◆ Prompt: Return everything from the row containing "Reading left to" down to the row containing "Is there any", both included, copied verbatim.

◆ Data provided:
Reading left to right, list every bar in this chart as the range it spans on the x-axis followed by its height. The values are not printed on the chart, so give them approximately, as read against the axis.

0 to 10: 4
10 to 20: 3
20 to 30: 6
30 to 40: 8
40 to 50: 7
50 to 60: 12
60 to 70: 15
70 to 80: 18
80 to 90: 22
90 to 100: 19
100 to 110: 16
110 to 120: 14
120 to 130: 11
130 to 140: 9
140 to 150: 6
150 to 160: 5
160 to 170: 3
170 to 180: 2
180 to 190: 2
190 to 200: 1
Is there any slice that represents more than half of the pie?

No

* * *

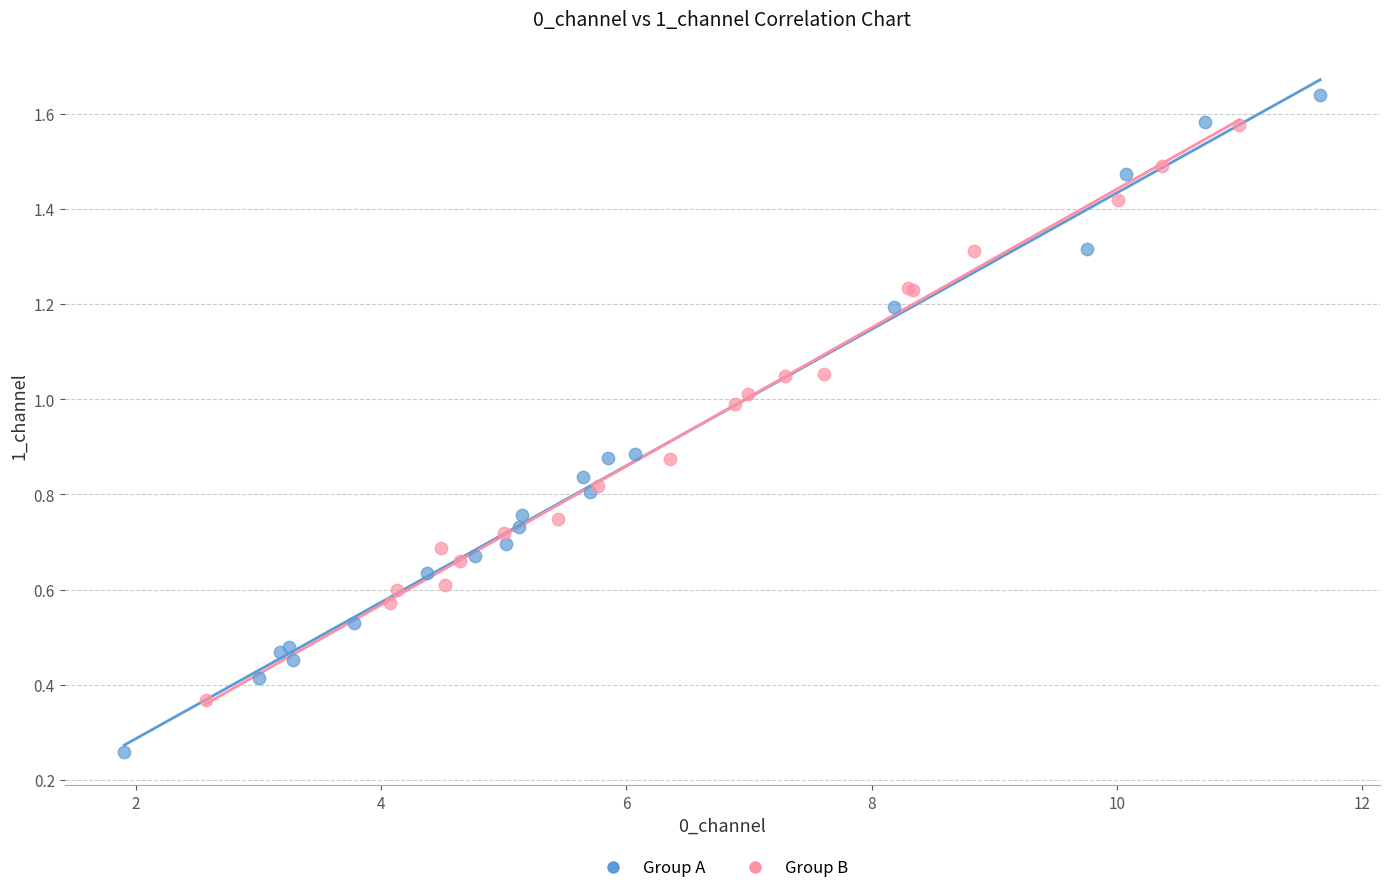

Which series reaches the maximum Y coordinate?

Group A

◆ Task output:
Reading left to right, list every bar in this chart as the range it spans on the x-axis followed by its height. The values are not printed on the chart, so give them approximately, as read against the axis.

0 to 10: 4
10 to 20: 3
20 to 30: 6
30 to 40: 8
40 to 50: 7
50 to 60: 12
60 to 70: 15
70 to 80: 18
80 to 90: 22
90 to 100: 19
100 to 110: 16
110 to 120: 14
120 to 130: 11
130 to 140: 9
140 to 150: 6
150 to 160: 5
160 to 170: 3
170 to 180: 2
180 to 190: 2
190 to 200: 1
Is there any slice that represents more than half of the pie?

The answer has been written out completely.